=== SOURCE EXTRACT ===

Friday, June 10, 2011

Naming rights and wrongs, cops cop out again, and - shock, horror - The Magpie gives The Mullet his full support!

There may be a cosmic force out there dedicated to our destiny, but this week, The Magpie is tempted to believe more in a comic farce dedicated to giving us the nervous giggles.

It is often cheap sport to make fun of accents, but a special nod must be given to that oily crook Sepp Blatter, the FIFA chief cheat, trained in the three wise monkeys school of excuses. On telly this week, he said he hadn't investigated corruption allegations because 'it wasn't in my moneyfesto'. He might have meant manifesto, but his prounounciation sounded far more interesting. And accurate.

This reminds The Magpie of the widow of Charles de Gaulle, when asked what she now wanted from life, replied 'A penis', which was a bit too forthright even for a French woman. It proved to be a monumental 'accent accident' - she meant ' 'appiness'.

=== EXTRACTED DATA ===

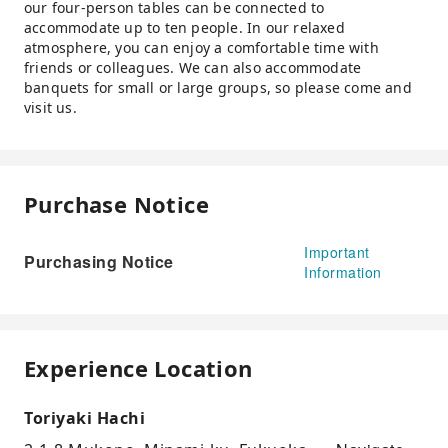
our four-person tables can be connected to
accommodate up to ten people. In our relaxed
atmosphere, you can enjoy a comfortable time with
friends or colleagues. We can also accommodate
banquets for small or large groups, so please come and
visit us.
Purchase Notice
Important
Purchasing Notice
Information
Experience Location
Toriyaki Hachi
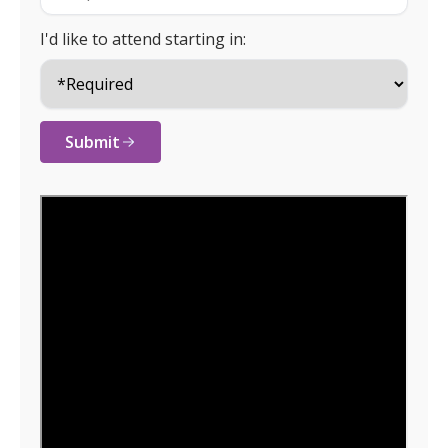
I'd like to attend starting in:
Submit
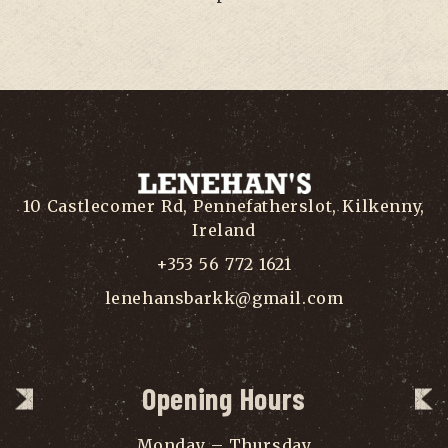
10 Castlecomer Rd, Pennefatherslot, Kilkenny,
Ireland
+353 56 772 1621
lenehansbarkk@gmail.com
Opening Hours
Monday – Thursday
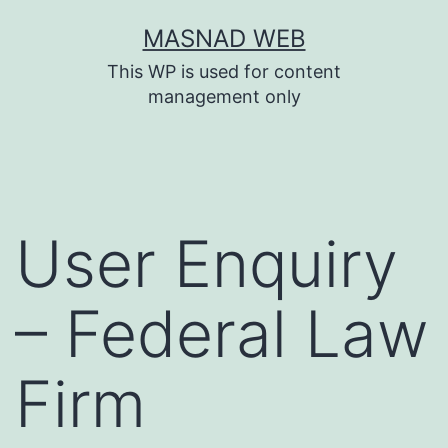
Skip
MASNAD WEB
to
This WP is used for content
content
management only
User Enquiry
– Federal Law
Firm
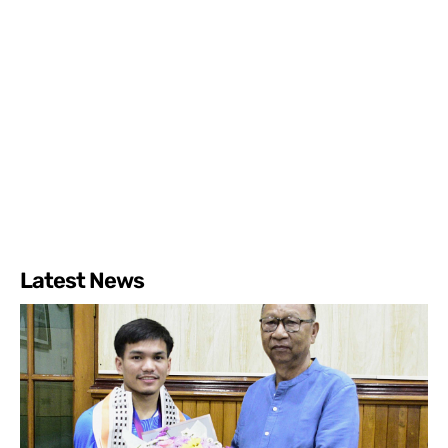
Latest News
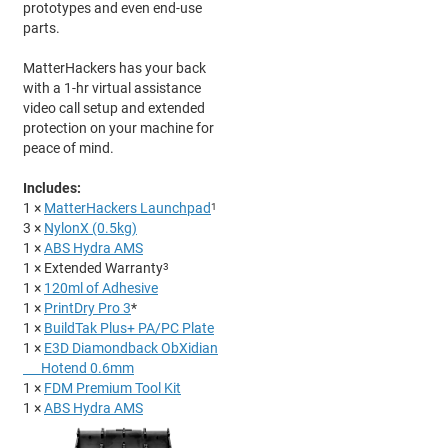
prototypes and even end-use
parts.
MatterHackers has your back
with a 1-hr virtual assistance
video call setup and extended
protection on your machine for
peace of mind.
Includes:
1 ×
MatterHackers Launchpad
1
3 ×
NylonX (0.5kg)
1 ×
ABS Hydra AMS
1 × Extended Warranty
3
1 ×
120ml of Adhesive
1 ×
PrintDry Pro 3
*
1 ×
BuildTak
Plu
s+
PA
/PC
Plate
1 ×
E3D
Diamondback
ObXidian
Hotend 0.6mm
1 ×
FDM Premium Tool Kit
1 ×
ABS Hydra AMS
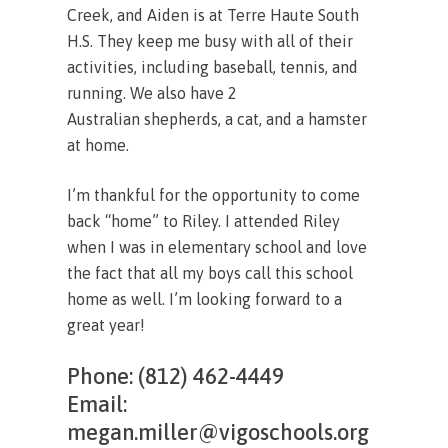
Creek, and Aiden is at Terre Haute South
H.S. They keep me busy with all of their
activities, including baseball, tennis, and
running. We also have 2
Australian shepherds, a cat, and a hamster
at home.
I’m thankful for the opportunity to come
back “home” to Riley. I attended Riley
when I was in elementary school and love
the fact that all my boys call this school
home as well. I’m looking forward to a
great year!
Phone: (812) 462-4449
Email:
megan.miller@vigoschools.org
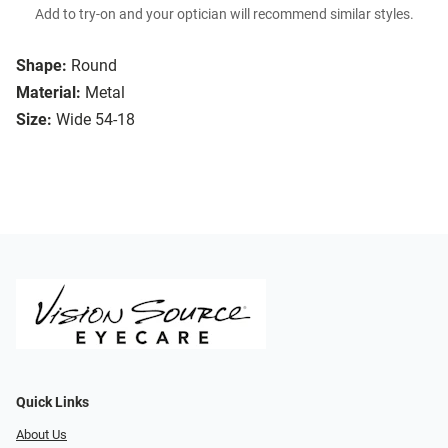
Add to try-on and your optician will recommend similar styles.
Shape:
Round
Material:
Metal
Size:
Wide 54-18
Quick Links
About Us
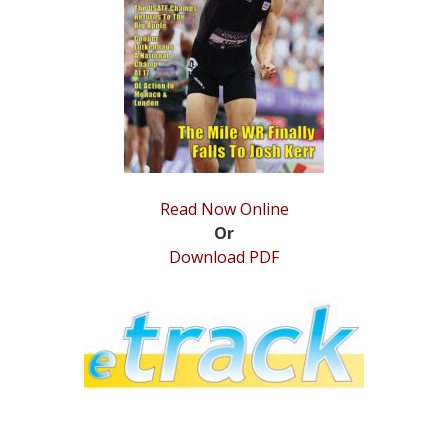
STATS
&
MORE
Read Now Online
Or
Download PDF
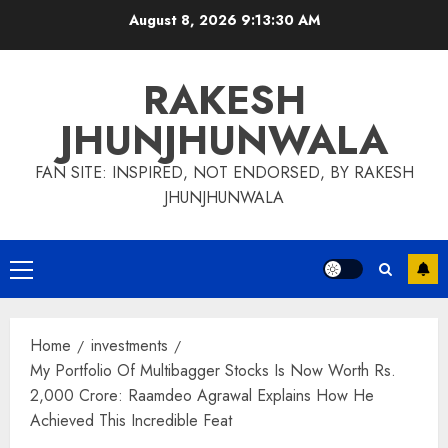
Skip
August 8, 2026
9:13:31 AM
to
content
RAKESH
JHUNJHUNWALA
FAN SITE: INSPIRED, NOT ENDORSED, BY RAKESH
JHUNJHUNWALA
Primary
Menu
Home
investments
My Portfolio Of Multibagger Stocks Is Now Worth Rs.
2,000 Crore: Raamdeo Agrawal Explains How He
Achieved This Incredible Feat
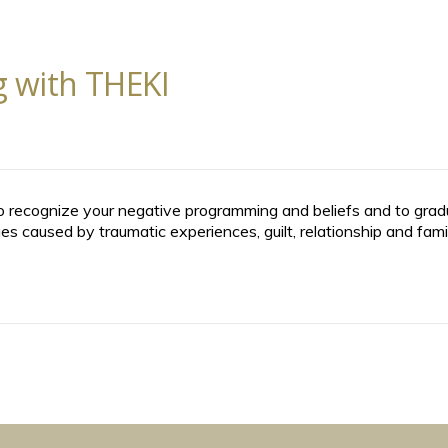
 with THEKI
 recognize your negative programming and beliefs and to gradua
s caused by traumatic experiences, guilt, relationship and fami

===

• INSTRUCTION A
Rewrite the Magpie column starting at "This reminds The" and ending at "meant ' 'appiness'.", putting "blunt" in place of "forthright".
• INSTRUCTION B
Extend the Magpie column beyond its final sentence.
The lines are not needed here.

• YOUR RESPONSE A
This reminds The Magpie of the widow of Charles de Gaulle, when asked what she now wanted from life, replied 'A penis', which was a bit too blunt even for a French woman. It proved to be a monumental 'accent accident' - she meant ' 'appiness'.

• YOUR RESPONSE B
For another example of comic over cosmic, there is that little storm-in-a-Y-front yarn from the US, where a Congressman and front-runner to be the next mayor of New York has done a public mea culpa. This star-spangled bozo has admitted he's been a naughty boy behaving badly on Facebook and elsewhere, sending supposedly raunchy pix of himself to women he met on the internet.

Among his offerings is a pic of his 'bulging' Reg Grundies - he was in them of course, although we only have his word for that. So what, you both cry. Read on.
All in all, while inappropriate, it was pretty tame stuff by today's standards of narcissistic exhibitionism and techno preenin.

But because of the identity of this particular tosser, it has generated a lot of the usual sanctimonious huff'n'puff.  Big deal, but in a classic example of life imitating art, this bloke's name is Anthony D Weiner. 

Which is pronounced exactly the same as wiener

Just in case, either of you readers haven't been informed by American Kultural Imprerialism on TV and the movies, 'wiener' - which is actually a frankfurt - is also a fairly prim term for penis. So wiener is as Weiner does, one a hot dog to be gobbled, the other a dirty dog to be ... err ...  ogled. And, in this case, nobbled.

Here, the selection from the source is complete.